Among the entries below, count the lines where the string "pixels" occurs, and give only the number.

=== Input data ===

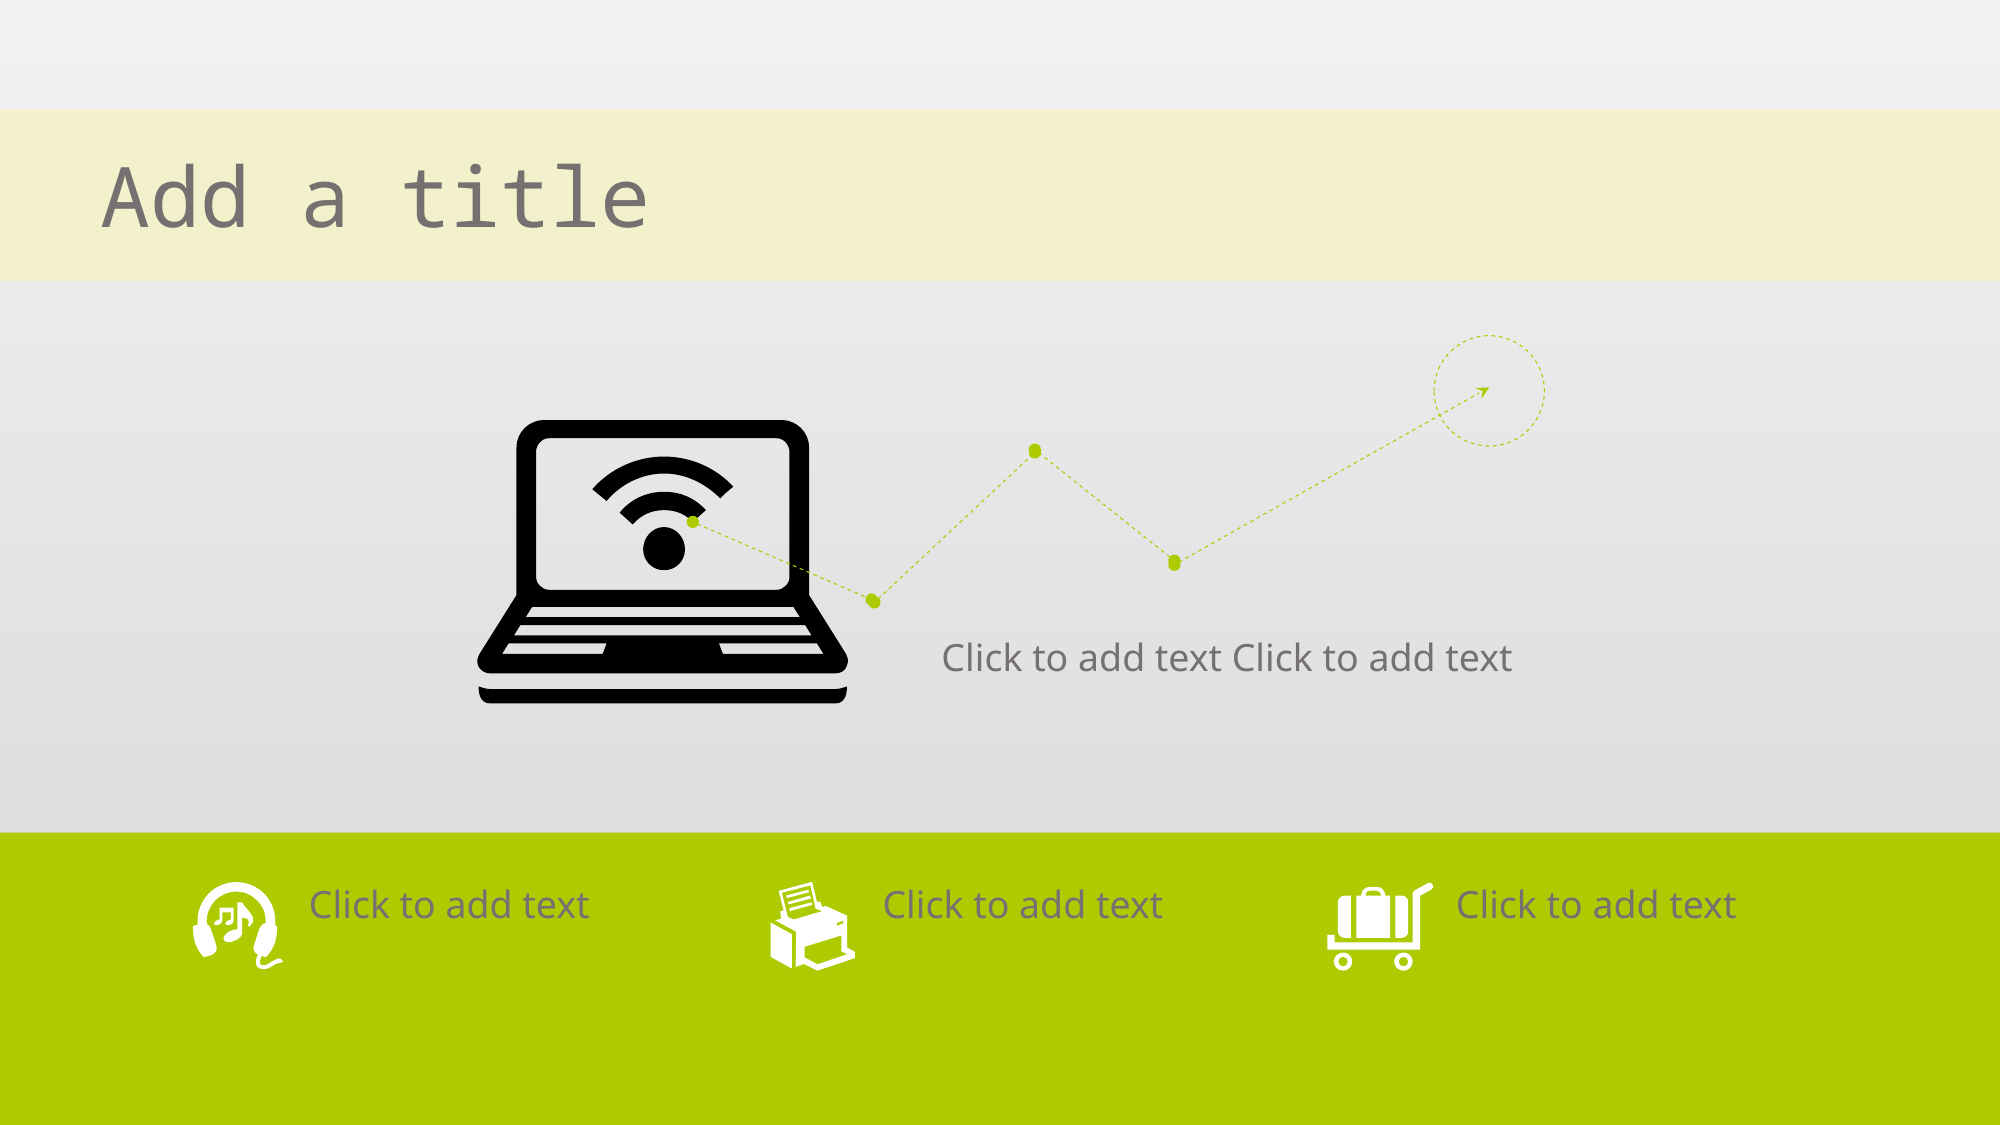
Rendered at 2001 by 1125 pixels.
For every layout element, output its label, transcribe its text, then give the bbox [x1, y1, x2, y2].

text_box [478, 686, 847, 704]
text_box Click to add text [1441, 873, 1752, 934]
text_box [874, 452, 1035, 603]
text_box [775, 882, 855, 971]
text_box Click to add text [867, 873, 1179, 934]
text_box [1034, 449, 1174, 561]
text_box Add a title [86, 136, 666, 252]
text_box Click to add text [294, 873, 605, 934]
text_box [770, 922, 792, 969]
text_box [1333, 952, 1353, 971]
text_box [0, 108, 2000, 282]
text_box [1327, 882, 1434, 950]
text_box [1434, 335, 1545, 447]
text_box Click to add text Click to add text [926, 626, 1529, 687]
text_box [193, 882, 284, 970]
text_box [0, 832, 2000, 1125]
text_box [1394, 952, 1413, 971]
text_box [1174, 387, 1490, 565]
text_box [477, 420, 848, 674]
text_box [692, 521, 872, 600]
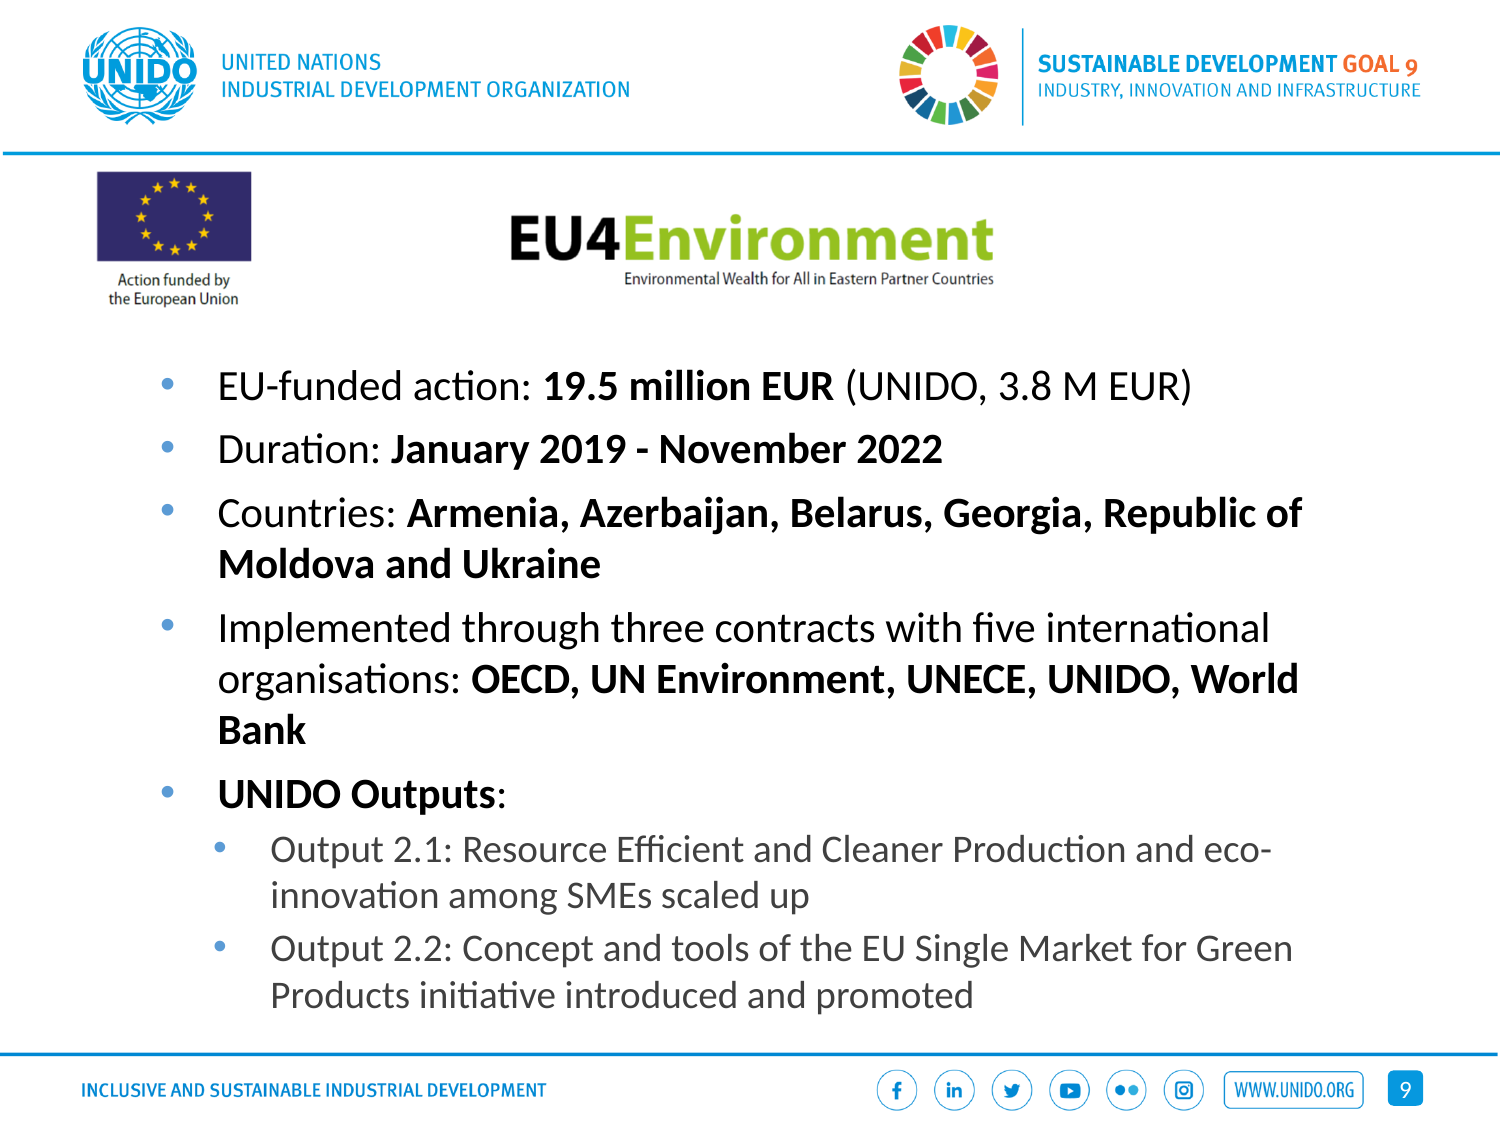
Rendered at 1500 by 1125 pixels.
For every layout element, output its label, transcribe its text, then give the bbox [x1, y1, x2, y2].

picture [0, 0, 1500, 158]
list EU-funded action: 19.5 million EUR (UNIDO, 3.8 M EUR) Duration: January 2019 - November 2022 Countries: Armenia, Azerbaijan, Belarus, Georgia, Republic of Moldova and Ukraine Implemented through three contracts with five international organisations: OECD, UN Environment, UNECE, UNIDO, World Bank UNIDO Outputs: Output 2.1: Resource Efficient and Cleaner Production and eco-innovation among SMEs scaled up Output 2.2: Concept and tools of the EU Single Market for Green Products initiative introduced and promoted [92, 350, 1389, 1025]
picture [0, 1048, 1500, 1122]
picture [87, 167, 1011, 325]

===
=== Input data ===

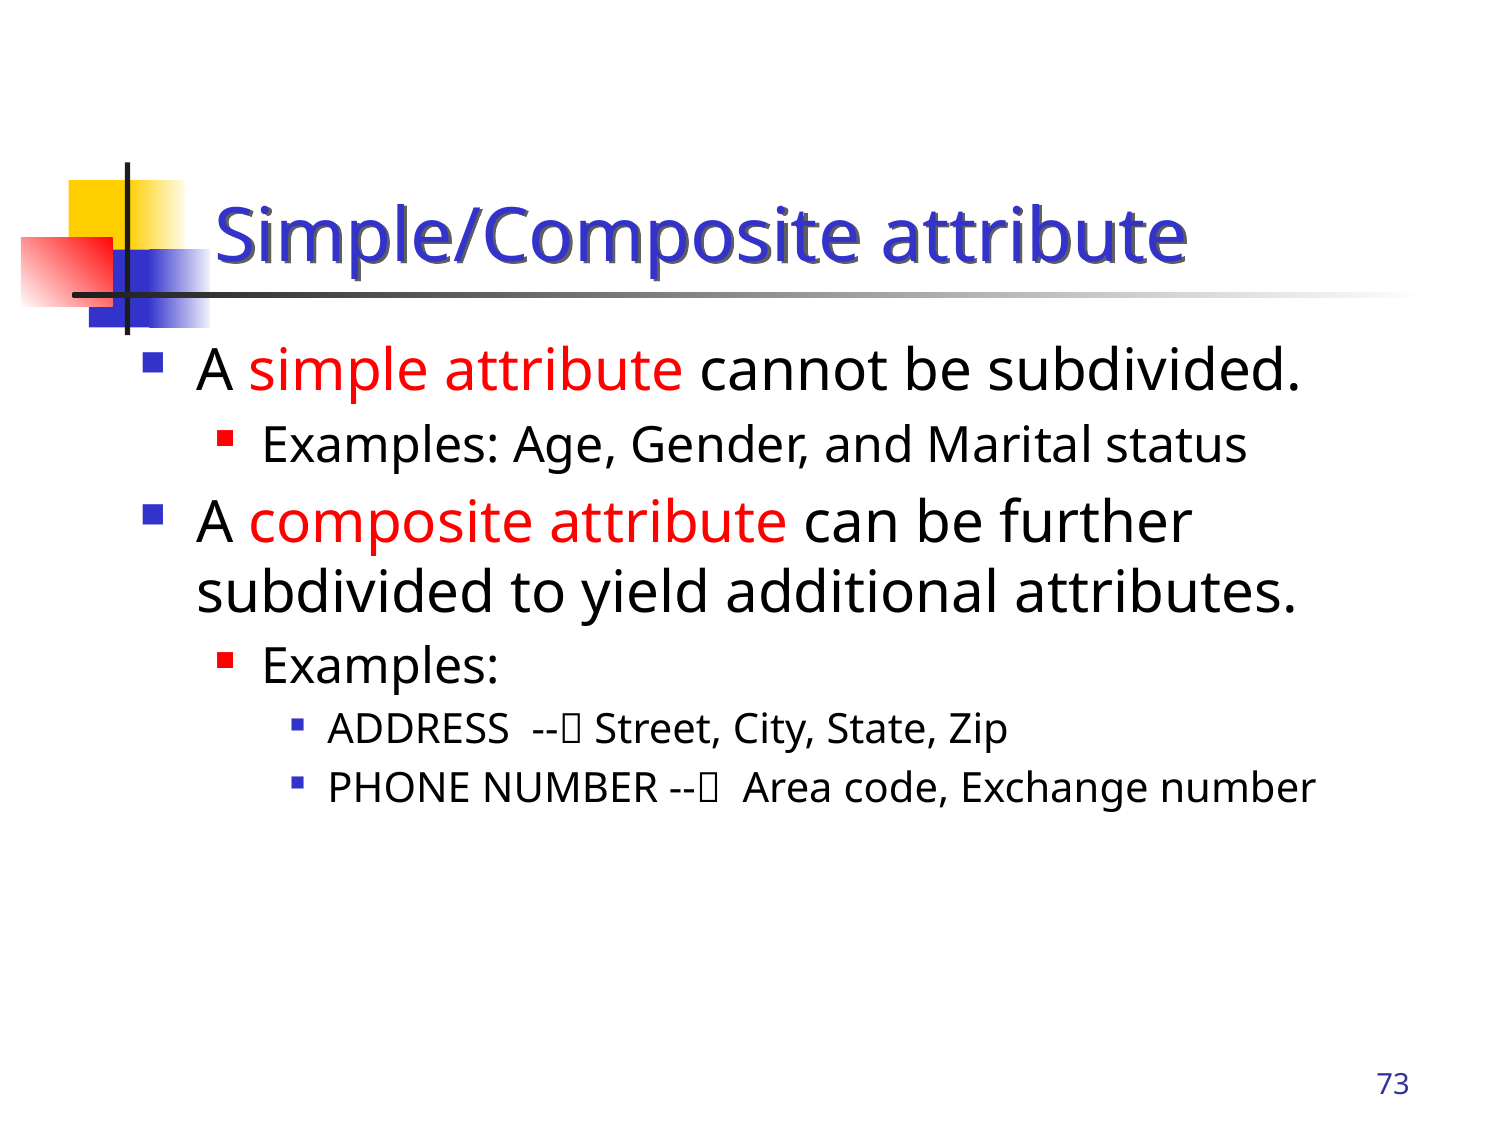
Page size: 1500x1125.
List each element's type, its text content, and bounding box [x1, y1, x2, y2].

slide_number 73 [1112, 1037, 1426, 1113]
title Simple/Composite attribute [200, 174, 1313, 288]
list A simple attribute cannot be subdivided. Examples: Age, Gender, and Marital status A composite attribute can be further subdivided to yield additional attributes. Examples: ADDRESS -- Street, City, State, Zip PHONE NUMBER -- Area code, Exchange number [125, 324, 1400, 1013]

===

(Exercise solution) 2